> [DIRECTIONS FOR THIS TASK]:
Exact reproductions of all the entries, please, and no pictures.
##########
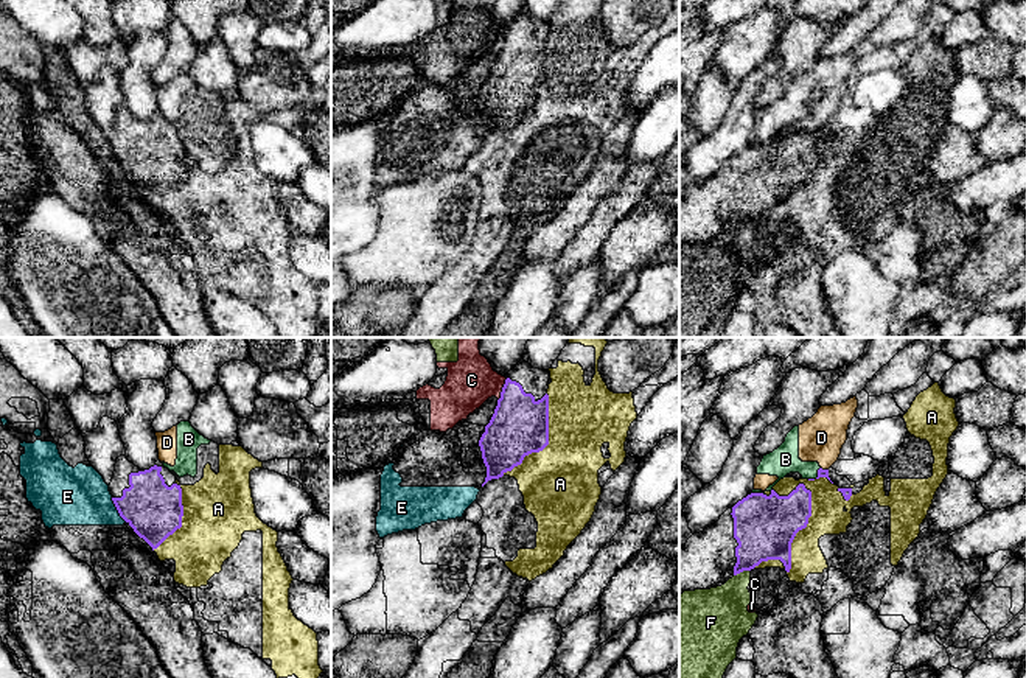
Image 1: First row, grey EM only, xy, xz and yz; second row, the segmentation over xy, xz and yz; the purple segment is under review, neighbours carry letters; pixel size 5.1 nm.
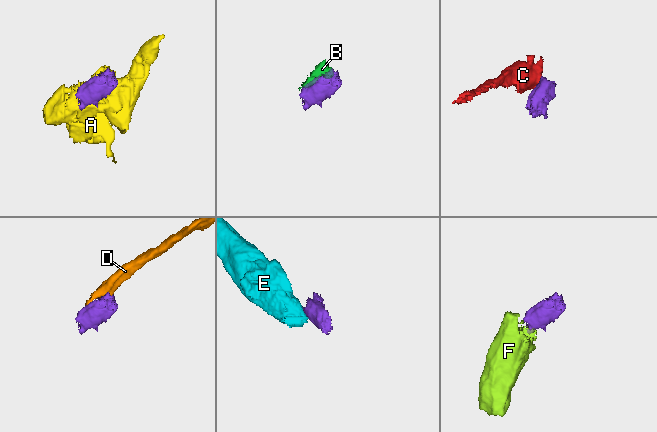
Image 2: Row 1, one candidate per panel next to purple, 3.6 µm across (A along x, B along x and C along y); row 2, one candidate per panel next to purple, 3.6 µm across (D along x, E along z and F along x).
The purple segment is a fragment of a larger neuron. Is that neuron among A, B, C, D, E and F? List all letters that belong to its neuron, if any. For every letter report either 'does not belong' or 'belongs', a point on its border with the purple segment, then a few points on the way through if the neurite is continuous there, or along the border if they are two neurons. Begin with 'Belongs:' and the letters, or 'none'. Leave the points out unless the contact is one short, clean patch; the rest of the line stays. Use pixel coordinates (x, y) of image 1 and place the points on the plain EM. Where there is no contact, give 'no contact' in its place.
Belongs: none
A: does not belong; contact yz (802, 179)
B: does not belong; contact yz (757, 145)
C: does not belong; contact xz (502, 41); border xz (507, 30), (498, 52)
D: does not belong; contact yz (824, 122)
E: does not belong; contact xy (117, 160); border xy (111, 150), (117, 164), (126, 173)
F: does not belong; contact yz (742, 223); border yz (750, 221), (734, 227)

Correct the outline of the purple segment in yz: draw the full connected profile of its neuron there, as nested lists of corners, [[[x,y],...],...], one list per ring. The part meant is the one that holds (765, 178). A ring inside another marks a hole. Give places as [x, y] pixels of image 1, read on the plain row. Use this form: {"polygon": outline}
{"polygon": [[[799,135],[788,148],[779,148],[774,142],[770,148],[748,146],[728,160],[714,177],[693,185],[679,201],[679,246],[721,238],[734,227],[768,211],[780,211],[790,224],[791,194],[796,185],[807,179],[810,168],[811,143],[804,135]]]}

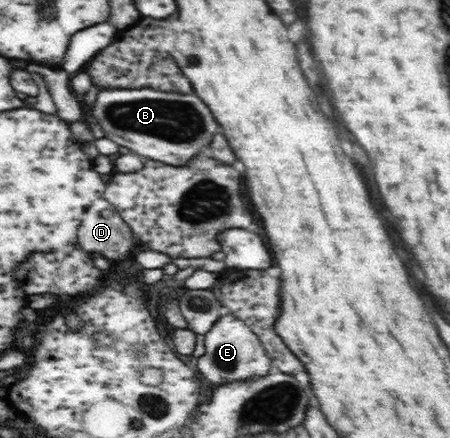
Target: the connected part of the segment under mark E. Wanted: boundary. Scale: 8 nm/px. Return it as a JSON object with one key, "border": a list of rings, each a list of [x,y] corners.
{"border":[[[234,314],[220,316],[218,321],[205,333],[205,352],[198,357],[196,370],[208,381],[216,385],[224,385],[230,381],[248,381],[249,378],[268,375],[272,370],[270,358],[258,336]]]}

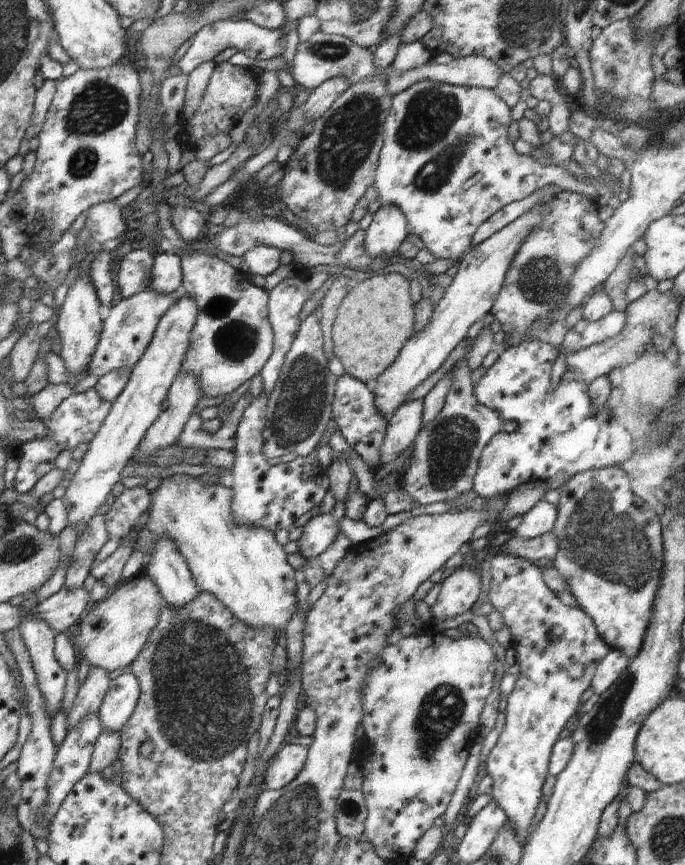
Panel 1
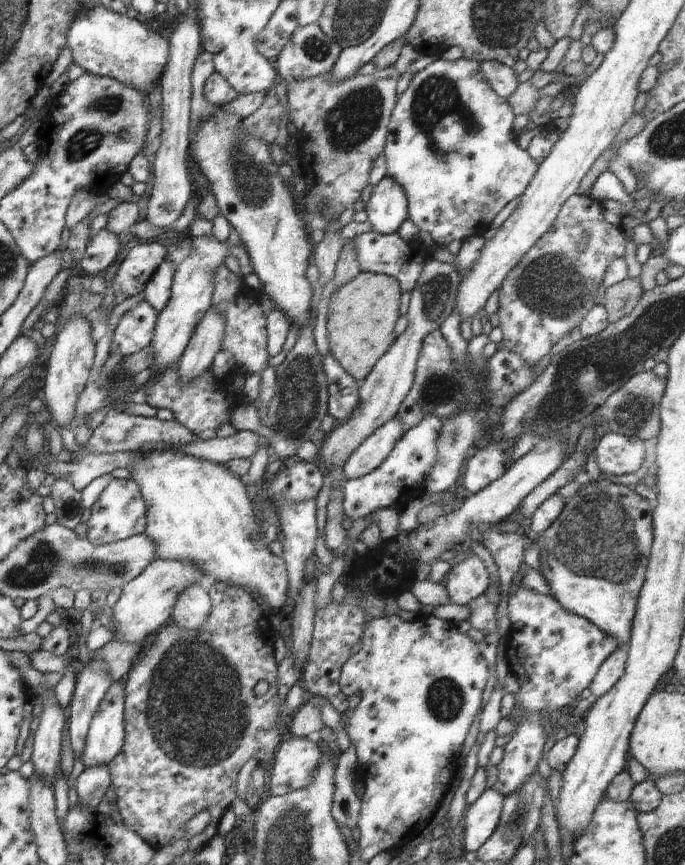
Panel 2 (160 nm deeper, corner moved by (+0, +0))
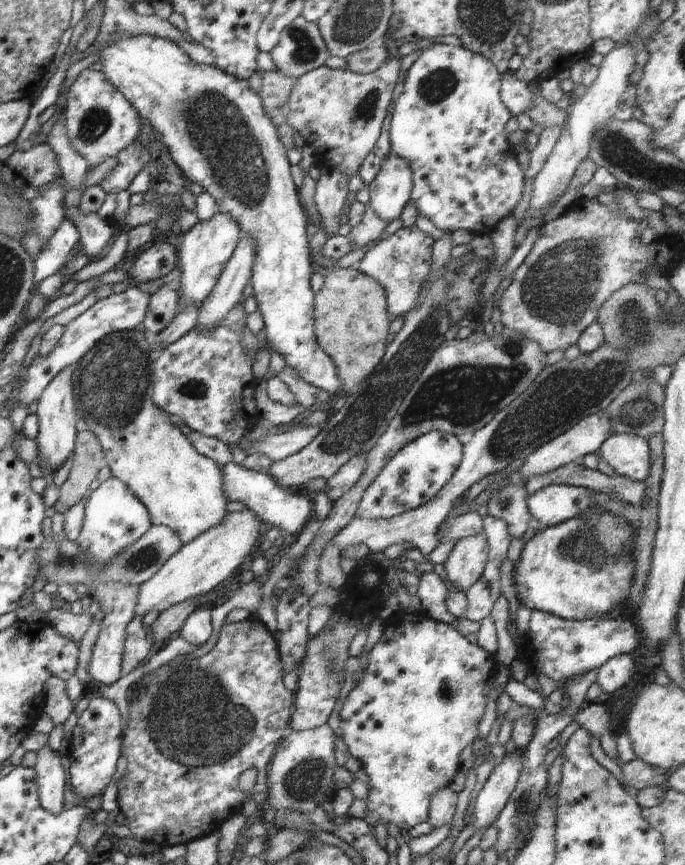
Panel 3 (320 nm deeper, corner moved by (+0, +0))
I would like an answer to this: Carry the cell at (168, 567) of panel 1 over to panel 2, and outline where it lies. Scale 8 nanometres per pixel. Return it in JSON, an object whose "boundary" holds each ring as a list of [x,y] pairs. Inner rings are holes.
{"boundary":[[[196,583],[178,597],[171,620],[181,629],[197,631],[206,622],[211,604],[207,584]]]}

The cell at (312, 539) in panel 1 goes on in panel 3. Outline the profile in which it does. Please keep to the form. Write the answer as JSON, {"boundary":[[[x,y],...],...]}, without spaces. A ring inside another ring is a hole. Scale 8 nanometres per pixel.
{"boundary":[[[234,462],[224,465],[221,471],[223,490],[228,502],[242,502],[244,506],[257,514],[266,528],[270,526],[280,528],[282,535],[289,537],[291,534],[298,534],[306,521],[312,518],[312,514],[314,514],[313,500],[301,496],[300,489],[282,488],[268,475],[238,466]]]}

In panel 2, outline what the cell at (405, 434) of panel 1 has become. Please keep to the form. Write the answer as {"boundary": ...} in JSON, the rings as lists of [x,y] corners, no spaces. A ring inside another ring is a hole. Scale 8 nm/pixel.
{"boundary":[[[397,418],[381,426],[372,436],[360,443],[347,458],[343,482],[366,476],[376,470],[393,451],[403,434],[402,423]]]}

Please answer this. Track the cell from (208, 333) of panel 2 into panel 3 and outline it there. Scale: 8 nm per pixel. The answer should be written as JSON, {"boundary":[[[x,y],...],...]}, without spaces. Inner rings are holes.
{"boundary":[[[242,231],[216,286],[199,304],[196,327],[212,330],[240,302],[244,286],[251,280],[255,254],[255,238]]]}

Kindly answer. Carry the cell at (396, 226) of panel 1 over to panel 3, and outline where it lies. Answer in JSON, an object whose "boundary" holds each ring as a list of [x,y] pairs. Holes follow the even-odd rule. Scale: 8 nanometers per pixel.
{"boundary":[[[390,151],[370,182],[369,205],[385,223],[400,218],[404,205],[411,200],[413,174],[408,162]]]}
##########
> [ANSWER AREA]:
Image 1: First row, grey EM only, xy, xz and yz; second row, the segmentation over xy, xz and yz; the purple segment is under review, neighbours carry letters; pixel size 5.1 nm.
Image 2: Row 1, one candidate per panel next to purple, 3.6 µm across (A along x, B along x and C along y); row 2, one candidate per panel next to purple, 3.6 µm across (D along x, E along z and F along x).
The purple segment is a fragment of a larger neuron. Is that neuron among A, B, C, D, E and F? List all letters that belong to its neuron, if any. For every letter report either 'does not belong' or 'belongs', a point on its border with the purple segment, then a few points on the way through if the neurite is continuous there, or along the border if they are two neurons. Begin with 'Belongs:' and the letters, or 'none'. Leave the points out unless the contact is one short, clean patch; the rest of the line stays. Use pixel coordinates (x, y) of image 1 and place the points on the plain EM. Where there is no contact, give 'no contact' in its place.
Belongs: none
A: does not belong; contact yz (802, 179)
B: does not belong; contact yz (757, 145)
C: does not belong; contact xz (502, 41); border xz (507, 30), (498, 52)
D: does not belong; contact yz (824, 122)
E: does not belong; contact xy (117, 160); border xy (111, 150), (117, 164), (126, 173)
F: does not belong; contact yz (742, 223); border yz (750, 221), (734, 227)

Correct the outline of the purple segment in yz: draw the full connected profile of its neuron there, as nested lists of corners, [[[x,y],...],...], one list per ring. The part meant is the one that holds (765, 178). A ring inside another marks a hole. Give places as [x, y] pixels of image 1, read on the plain row. Use this form: {"polygon": outline}
{"polygon": [[[799,135],[788,148],[779,148],[774,142],[770,148],[748,146],[728,160],[714,177],[693,185],[679,201],[679,246],[721,238],[734,227],[768,211],[780,211],[790,224],[791,194],[796,185],[807,179],[810,168],[811,143],[804,135]]]}

Target: the connected part of the segment under mark E. Wanted: boundary. Scale: 8 nm/px. Return it as a JSON object with one key, "border": a list of rings, each a list of [x,y] corners.
{"border":[[[234,314],[220,316],[218,321],[205,333],[205,352],[198,357],[196,370],[208,381],[216,385],[224,385],[230,381],[248,381],[249,378],[268,375],[272,370],[270,358],[258,336]]]}

Panel 1
Panel 2 (160 nm deeper, corner moved by (+0, +0))
Panel 3 (320 nm deeper, corner moved by (+0, +0))
I would like an answer to this: Carry the cell at (168, 567) of panel 1 over to panel 2, and outline where it lies. Scale 8 nanometres per pixel. Return it in JSON, an object whose "boundary" holds each ring as a list of [x,y] pairs. Inner rings are holes.
{"boundary":[[[196,583],[178,597],[171,620],[181,629],[197,631],[206,622],[211,604],[207,584]]]}

The cell at (312, 539) in panel 1 goes on in panel 3. Outline the profile in which it does. Please keep to the form. Write the answer as JSON, {"boundary":[[[x,y],...],...]}, without spaces. A ring inside another ring is a hole. Scale 8 nanometres per pixel.
{"boundary":[[[234,462],[224,465],[221,471],[223,490],[228,502],[242,502],[244,506],[257,514],[266,528],[270,526],[280,528],[282,535],[289,537],[291,534],[298,534],[306,521],[312,518],[312,514],[314,514],[313,500],[301,496],[300,489],[282,488],[268,475],[238,466]]]}

In panel 2, outline what the cell at (405, 434) of panel 1 has become. Please keep to the form. Write the answer as {"boundary": ...} in JSON, the rings as lists of [x,y] corners, no spaces. A ring inside another ring is a hole. Scale 8 nm/pixel.
{"boundary":[[[397,418],[381,426],[372,436],[360,443],[347,458],[343,482],[366,476],[376,470],[393,451],[403,434],[402,423]]]}

Please answer this. Track the cell from (208, 333) of panel 2 into panel 3 and outline it there. Scale: 8 nm per pixel. The answer should be written as JSON, {"boundary":[[[x,y],...],...]}, without spaces. Inner rings are holes.
{"boundary":[[[242,231],[216,286],[199,304],[196,327],[212,330],[240,302],[244,286],[251,280],[255,254],[255,238]]]}

Kindly answer. Carry the cell at (396, 226) of panel 1 over to panel 3, and outline where it lies. Answer in JSON, an object whose "boundary" holds each ring as a list of [x,y] pairs. Holes follow the even-odd rule. Scale: 8 nanometers per pixel.
{"boundary":[[[390,151],[370,182],[369,205],[385,223],[400,218],[404,205],[411,200],[413,174],[408,162]]]}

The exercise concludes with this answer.